Weaknesses and strengths

Some key limitations of this study should be recognized. The variability in cardiac output was higher than anticipated that were used as a basis for sample size calculations. As such, the possibility of a type II error exists. However, as the absolute values of both left and right ventricular output were very similar, it is uncertain whether a larger sample size would have changed the outcome. Furthermore, it must be acknowledged that echocardiograms as a tool to measure cardiac output may have limited reliability due to technical challenges, although it remains the gold standard in neonates [19]. Also, while we focused on LVO and RVO, we did not include assessment of preload as a marker of hemodynamic compromise in this study. Our results for the work of breathing indices were not powered due to it being an exploratory outcome. As well, despite the need for high non-invasive pressures, included patients were generally stable which limits generalizability to patients who are acutely unwell.
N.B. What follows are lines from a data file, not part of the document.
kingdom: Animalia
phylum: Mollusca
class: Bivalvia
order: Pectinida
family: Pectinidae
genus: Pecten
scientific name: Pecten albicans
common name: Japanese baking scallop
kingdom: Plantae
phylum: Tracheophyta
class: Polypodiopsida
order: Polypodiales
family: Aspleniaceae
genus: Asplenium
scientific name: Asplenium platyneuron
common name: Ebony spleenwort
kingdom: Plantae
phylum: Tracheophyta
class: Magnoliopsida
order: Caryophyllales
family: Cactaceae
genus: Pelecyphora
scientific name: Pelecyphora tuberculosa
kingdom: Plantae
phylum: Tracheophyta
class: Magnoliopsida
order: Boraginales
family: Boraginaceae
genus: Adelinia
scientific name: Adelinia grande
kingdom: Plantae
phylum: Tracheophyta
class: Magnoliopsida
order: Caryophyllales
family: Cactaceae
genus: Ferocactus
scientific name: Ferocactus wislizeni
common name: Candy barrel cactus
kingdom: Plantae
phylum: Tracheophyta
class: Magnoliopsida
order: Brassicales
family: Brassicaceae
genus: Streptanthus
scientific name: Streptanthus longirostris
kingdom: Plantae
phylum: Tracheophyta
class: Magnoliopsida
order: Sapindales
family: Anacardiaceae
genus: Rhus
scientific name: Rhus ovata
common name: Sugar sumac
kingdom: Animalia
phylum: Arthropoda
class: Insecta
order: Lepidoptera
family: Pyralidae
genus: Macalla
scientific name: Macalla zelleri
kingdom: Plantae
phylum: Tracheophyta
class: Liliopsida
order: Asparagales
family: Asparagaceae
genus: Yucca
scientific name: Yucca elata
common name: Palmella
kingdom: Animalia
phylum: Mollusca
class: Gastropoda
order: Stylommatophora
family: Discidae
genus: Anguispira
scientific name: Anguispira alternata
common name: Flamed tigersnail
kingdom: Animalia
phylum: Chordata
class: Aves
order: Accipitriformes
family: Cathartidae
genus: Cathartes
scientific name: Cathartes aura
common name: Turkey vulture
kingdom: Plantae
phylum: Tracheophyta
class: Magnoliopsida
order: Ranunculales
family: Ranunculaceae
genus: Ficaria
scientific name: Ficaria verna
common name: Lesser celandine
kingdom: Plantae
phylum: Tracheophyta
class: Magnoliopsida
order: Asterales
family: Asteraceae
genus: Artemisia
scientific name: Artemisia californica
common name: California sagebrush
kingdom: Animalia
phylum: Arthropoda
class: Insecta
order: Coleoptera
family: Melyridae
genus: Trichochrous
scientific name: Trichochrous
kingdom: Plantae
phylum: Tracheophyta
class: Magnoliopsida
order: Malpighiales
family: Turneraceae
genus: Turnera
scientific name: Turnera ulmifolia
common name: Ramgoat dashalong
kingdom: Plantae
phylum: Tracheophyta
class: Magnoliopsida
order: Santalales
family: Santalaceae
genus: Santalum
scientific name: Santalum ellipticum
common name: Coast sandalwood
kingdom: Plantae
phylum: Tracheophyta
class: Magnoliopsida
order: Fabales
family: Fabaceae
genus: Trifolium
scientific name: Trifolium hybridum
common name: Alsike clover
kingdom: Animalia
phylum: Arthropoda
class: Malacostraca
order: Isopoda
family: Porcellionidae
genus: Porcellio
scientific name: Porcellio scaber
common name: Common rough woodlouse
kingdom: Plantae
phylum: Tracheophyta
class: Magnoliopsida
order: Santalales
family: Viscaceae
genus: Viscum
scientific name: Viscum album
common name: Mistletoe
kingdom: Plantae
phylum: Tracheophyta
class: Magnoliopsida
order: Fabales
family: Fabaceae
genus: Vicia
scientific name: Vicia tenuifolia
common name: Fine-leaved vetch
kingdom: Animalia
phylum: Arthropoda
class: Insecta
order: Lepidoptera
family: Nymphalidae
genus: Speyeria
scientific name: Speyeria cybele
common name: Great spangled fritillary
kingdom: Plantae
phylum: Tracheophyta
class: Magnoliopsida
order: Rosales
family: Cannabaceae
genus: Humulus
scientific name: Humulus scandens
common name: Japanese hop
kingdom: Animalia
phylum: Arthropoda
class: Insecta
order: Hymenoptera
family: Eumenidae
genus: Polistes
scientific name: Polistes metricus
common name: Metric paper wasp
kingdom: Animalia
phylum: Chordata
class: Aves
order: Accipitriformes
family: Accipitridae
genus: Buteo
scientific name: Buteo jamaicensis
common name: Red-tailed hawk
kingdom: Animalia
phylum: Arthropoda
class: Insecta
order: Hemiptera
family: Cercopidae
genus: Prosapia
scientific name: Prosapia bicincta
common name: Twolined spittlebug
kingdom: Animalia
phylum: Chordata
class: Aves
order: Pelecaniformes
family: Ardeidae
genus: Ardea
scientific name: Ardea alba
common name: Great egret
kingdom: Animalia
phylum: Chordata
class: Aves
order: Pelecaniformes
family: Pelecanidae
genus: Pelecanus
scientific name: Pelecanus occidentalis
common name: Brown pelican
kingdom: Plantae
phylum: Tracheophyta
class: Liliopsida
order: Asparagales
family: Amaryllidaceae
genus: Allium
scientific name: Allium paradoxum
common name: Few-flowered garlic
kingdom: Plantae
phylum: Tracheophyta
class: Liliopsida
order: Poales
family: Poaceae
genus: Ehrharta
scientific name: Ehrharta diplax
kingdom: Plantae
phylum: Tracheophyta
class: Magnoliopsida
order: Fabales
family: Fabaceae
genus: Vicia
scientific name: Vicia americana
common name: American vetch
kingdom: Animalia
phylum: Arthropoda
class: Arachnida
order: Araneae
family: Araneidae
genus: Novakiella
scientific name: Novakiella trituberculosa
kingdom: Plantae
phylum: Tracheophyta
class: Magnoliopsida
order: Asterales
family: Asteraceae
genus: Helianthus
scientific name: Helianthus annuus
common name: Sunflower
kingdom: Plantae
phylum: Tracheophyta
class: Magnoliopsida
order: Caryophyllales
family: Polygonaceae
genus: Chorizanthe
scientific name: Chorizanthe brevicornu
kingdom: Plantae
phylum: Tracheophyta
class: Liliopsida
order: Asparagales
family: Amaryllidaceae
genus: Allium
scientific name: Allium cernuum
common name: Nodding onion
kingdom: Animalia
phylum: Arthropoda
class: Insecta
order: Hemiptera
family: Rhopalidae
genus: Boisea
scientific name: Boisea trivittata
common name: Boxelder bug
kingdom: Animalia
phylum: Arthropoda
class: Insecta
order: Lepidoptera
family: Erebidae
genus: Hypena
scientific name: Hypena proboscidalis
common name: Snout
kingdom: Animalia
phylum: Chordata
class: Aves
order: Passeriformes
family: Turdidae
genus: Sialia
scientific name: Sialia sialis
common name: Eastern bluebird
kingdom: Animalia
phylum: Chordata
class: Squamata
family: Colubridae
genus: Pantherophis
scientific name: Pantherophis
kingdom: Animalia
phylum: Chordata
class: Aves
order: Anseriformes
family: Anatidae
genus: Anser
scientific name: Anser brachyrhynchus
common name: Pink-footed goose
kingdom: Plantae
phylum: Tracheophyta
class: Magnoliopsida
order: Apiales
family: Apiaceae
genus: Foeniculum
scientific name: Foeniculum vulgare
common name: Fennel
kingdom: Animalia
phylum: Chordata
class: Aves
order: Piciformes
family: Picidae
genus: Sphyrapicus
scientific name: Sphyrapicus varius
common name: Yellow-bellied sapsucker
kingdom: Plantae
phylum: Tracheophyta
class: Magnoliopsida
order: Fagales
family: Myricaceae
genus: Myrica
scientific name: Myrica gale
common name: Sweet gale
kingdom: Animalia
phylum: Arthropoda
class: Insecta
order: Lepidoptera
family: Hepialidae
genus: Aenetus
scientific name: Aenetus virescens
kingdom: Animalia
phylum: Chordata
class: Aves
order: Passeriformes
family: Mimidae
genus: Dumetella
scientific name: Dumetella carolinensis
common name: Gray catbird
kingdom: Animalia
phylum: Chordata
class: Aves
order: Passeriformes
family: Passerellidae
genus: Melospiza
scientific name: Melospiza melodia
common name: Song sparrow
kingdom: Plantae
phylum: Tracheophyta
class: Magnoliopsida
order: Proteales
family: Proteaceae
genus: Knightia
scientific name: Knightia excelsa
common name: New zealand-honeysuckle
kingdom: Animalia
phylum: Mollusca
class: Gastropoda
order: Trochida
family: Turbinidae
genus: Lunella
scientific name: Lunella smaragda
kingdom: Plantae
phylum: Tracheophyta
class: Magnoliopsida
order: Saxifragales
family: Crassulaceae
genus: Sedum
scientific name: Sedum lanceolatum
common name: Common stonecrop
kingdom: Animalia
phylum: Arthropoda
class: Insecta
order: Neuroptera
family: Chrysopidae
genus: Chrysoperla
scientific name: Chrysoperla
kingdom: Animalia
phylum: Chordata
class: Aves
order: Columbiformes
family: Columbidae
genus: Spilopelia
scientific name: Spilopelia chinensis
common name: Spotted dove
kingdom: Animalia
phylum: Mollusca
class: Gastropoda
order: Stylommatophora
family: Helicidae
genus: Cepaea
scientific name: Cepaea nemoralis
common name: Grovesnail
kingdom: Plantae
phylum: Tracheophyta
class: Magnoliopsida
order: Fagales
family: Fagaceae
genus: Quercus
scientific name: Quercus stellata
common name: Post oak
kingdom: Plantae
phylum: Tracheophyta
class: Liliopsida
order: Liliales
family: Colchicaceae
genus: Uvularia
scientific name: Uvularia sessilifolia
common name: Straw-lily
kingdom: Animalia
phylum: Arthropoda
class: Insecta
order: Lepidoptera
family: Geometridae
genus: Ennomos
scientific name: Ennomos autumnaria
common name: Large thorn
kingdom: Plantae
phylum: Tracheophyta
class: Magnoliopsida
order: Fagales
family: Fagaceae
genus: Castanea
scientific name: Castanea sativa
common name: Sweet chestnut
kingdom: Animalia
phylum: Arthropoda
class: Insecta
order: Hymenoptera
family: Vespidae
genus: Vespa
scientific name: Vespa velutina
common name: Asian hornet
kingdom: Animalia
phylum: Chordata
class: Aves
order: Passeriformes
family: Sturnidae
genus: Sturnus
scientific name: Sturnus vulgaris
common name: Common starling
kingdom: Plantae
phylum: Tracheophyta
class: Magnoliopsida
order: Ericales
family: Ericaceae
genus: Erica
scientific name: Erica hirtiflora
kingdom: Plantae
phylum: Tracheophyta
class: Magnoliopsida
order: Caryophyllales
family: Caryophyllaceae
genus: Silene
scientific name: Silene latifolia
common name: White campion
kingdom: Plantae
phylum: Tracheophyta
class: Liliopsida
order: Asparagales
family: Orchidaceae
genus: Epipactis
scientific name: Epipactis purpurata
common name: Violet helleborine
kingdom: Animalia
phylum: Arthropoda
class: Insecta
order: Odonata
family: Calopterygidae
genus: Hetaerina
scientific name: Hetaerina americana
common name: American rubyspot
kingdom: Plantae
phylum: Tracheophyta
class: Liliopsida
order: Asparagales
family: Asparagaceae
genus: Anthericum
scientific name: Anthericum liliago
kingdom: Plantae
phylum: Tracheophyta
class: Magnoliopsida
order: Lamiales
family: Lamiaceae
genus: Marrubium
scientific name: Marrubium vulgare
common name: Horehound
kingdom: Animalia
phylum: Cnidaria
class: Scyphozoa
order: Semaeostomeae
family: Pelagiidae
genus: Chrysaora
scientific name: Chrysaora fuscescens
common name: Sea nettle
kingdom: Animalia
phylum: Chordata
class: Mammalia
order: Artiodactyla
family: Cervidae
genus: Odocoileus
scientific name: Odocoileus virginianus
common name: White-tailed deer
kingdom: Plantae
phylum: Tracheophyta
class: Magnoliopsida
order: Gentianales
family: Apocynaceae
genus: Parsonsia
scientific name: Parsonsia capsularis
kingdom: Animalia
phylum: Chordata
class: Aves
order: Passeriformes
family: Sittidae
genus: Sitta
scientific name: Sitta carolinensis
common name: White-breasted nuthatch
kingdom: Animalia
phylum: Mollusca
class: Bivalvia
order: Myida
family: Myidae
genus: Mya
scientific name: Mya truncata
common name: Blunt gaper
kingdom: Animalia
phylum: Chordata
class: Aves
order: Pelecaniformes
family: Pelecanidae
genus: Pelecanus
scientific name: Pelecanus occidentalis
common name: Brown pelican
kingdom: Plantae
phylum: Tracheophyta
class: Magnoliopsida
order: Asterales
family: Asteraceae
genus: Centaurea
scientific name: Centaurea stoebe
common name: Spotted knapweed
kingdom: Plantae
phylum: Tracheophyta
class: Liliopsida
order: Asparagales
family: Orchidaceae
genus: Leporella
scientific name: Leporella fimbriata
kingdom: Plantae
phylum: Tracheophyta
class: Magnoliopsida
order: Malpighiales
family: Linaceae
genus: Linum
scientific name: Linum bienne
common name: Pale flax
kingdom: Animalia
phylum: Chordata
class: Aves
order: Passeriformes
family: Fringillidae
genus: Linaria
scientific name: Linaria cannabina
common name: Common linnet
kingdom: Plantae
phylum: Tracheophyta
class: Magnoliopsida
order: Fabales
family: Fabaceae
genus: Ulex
In addition, we did not pursue any clinical outcomes as they were deemed outside the scope of this targeted study. Finally, the measured pressures during both high CPAP and NIPPV showed variability in some patients, highlighting the importance of continuous clinical vigilance in optimizing the interface securement to deliver the set measures as best as possible.

The major strength is this being the first study to evaluate the physiological impact of high CPAP and NIPPV at equivalent pressures on cardiac output and work of breathing. The cross-over design provided consistency for purposes of comparison. Finally, clinical parameters were assessed for safety and termination based on a priori determined cut-offs during the cross-over, although no subjects met these criteria.

Conclusions and future directions

In this study, cardiac output was not adversely impacted by use of high CPAP pressures at equivalent mean airway pressure as NIPPV. However, studies with larger sample sizes are needed to be definitive. Work of breathing indices also require further evaluation, as is the need for prospective clinical trials toward determining the optimal use of high CPAP and impact on both short and long-term clinical outcomes.